野村不動産が、東京都港区の野村証券研修センター跡地で計画する開発事業の概要が明らかになった。区が15日から縦覧を始めた「(仮称)高輪二丁目計画」の環境影響調査計画書によると、同社は約1.5haの敷地に延べ約6万㎡の共同住宅と提供公園を整備する。2028年度に着工し、35年度に竣工、全体供用する予定だ。調査計画書の作成業務は日本工営が担当した。
同事業では、共同住宅や提供公園のほか、住宅用の駐車場と駐輪場を各230台分整備する。江戸時代には下屋敷や旗本屋敷、明治時代には華族邸宅が建ち並んでいた歴史背景を踏まえ、緑を生かした落ち着きあるエリアを象徴する良質な住宅づくりを目指す。

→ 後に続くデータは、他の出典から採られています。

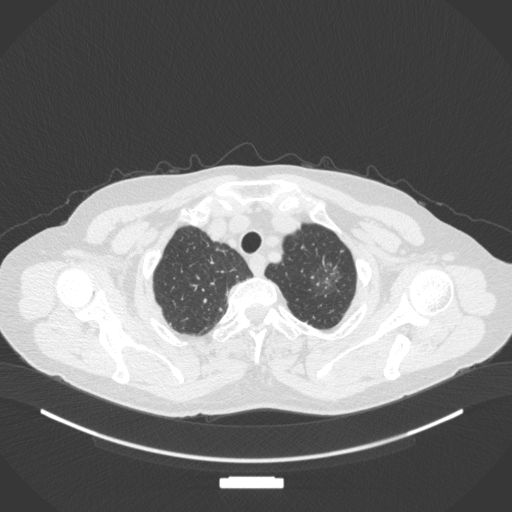
Chest CT, one axial slice; slice 318 of 369 in the series (ordered by position); 120 kVp; lung window (W 1500 / L -600 HU); 1 mm slice thickness; 512 × 512 image matrix, field of view 400 × 400 mm. Female patient, age 64 years. From the clinical record (not read from this slice): clinical TNM (as recorded): T1c N0 M0.
Outlined on this slice (rectangle marked by the reading radiologist):
- lung tumour (recorded histology: adenocarcinoma): bounding box [x1, y1, x2, y2] px = [317, 259, 342, 291]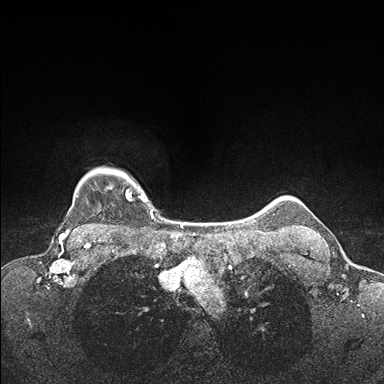
Breast MRI (dynamic contrast-enhanced), one axial slice; slice 143 of 176 in the series (ordered by position); dynamic contrast-enhanced series, time point 2 of 7 at this slice position (early post-contrast); 1.5 T; TE 1.5 ms, TR 4.1 ms; 1.1 mm slice thickness; 384 × 384 image matrix, field of view 320 × 320 mm. Female patient.
Structures marked on this image (semi-automatically segmented with operator editing):
- enhancing-tissue mask used for the functional tumour volume (all voxels passing the contrast-enhancement thresholds inside the analysis volume; usually the tumour): box from (x=72, y=169) to (x=154, y=230) px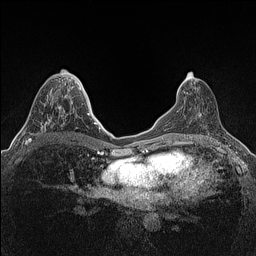
Breast MRI (dynamic contrast-enhanced), one axial slice; position 63 of 160 along the scan axis; dynamic contrast-enhanced series, time point 2 of 7 at this slice position (early post-contrast); 1.5 T; TE 1.4 ms, TR 5 ms; 256 × 256 image matrix, field of view 300 × 300 mm. Female patient.
Annotated regions visible in this slice (semi-automatically segmented with operator editing):
- enhancing-tissue mask used for the functional tumour volume (all voxels passing the contrast-enhancement thresholds inside the analysis volume; usually the tumour): bounding box (x1, y1, x2, y2) in pixels: (25, 97, 64, 145)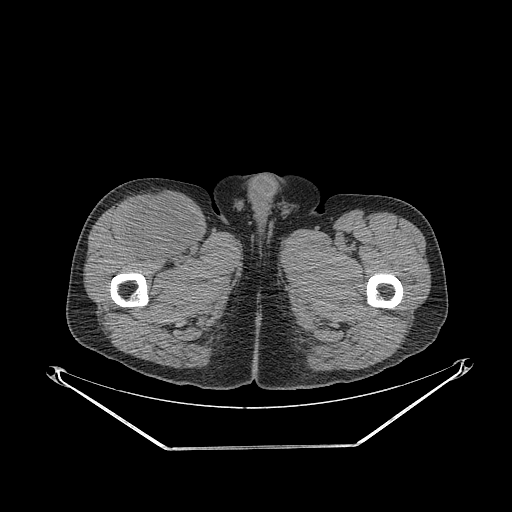
CT of an extremity soft-tissue mass (from a PET/CT study), one axial slice; reconstruction kernel STANDARD; 140 kVp; soft-tissue window (W 400 / L 40 HU); 3.75 mm slice thickness; 512 × 512 image matrix, field of view 500 × 500 mm. Male patient. Case-level facts recorded for this patient, not image findings: histological type: pleiomorphic leiomyosarcoma; grade: intermediate; site of the primary tumour: right thigh.
Outlined on this slice (expert contour drawn on MRI and transferred to this co-registered scan by the dataset authors):
- gross tumour volume including surrounding oedema: box from (x=123, y=194) to (x=200, y=259) px
- gross tumour volume (mass): (x=126, y=194)–(x=200, y=259)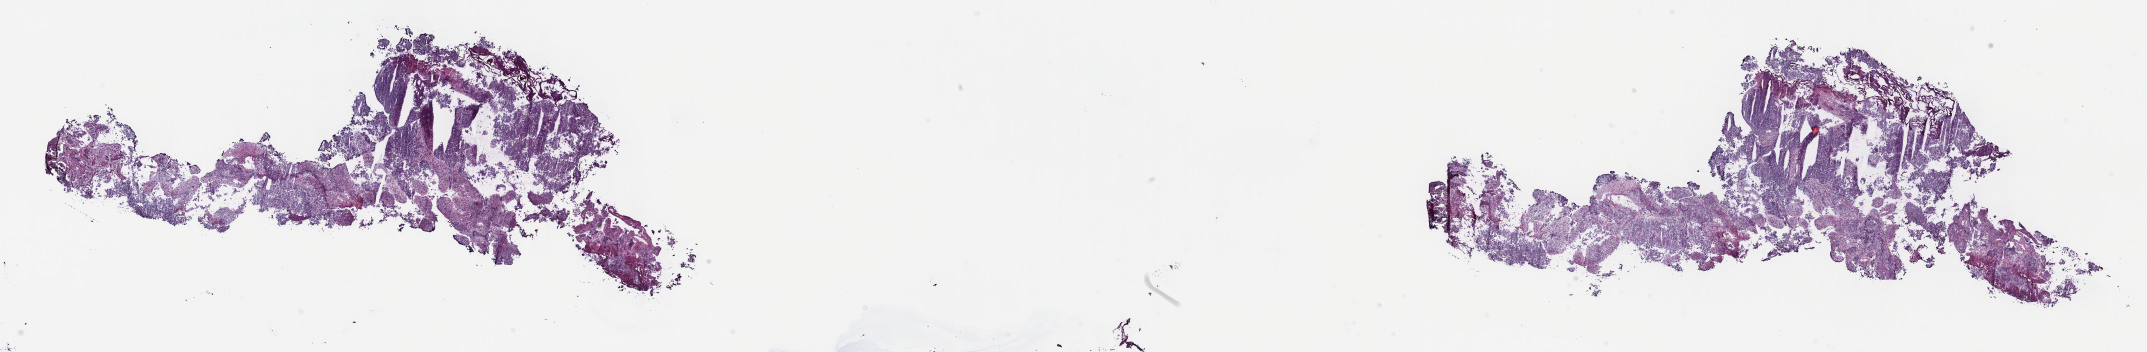
Digitized H&E tissue section (whole slide) — whole scanned area (about 34.7 x 5.7 mm) shown as a low-resolution overview; frozen section from the top of the tissue portion; sample: primary tumour, bladder. Male, age 78 years at initial diagnosis. Histologic grade: high grade. Pathologist review of this section (percent, as recorded): tumour cells 100%, tumour nuclei 65%, normal cells 0%, stromal cells 0%, necrosis 0%. Infiltration values recorded for this section: lymphocyte infiltration 2%, monocyte infiltration 0%, neutrophil infiltration 0%.
• AJCC pathologic stage: II (7th edition)
• histologic diagnosis: Transitional cell carcinoma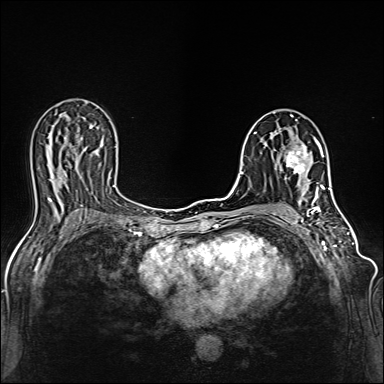
Breast MRI (dynamic contrast-enhanced), one axial slice. Position 72 of 160 along the scan axis. Dynamic contrast-enhanced series, time point 2 of 6 at this slice position (early post-contrast). 1.5 T. TE 2.4 ms, TR 5.2 ms. 1 mm slice thickness. 384 × 384 image matrix, field of view 300 × 300 mm. Female patient.
Structures marked on this image (semi-automatically segmented with operator editing):
- enhancing-tissue mask used for the functional tumour volume (all voxels passing the contrast-enhancement thresholds inside the analysis volume; usually the tumour): bounding box <284,136,318,187> (left, top, right, bottom; pixels)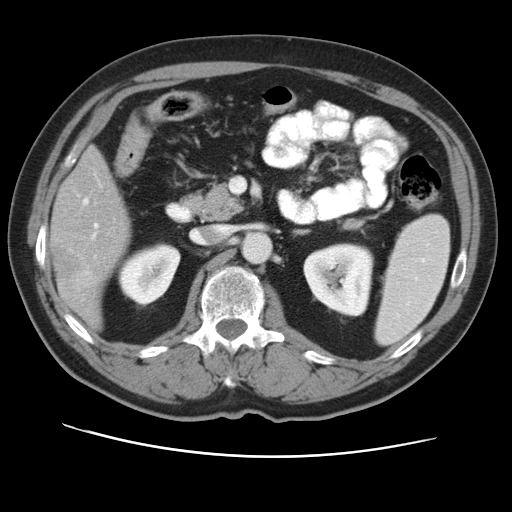
Contrast-enhanced abdominal CT, one axial slice. Position 21 of 49 along the scan axis. Intravenous contrast given. Soft-tissue window (W 400 / L 40 HU). 512 × 512 image matrix. From the clinical record (not read from this slice): patient: female, age 47 years at operation; diagnosis: colorectal cancer liver metastases, imaged before liver resection; multiple liver metastases: yes; largest metastasis: 6.3 cm.
Annotated regions visible in this slice (outlined manually by an expert reader):
- hepatic veins: bounding box <84,199,88,204> (left, top, right, bottom; pixels)
- liver: <53,150,129,322>
- planned liver remnant (the part of the liver to remain after resection): <57,150,129,245>
- portal vein (with intrahepatic branches): <92,224,98,238>
- liver metastasis: <54,245,82,292>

事業区域は、高輪2-12-21の敷地約1万4300㎡。JR高輪ゲートウェイ駅から西に約300m離れた場所にあり、用途は第一種中高層住居専用地域。かつては野村証券研修センターとして使用されていた。土地の所有権は、25年4月に野村不動産とSMFLみらいパートナーズに移転している。
周辺では、複数の再開発事業が進んでいる。計画地北東側では「(仮称)泉岳寺周辺地区市街地再開発事業」、東側では「品川駅北周辺地区第一種市街地再開発事業」、南側では「高輪三丁目品川駅前地区第一種市街地再開発事業(品川駅西口地区C地区)」などが計画されている。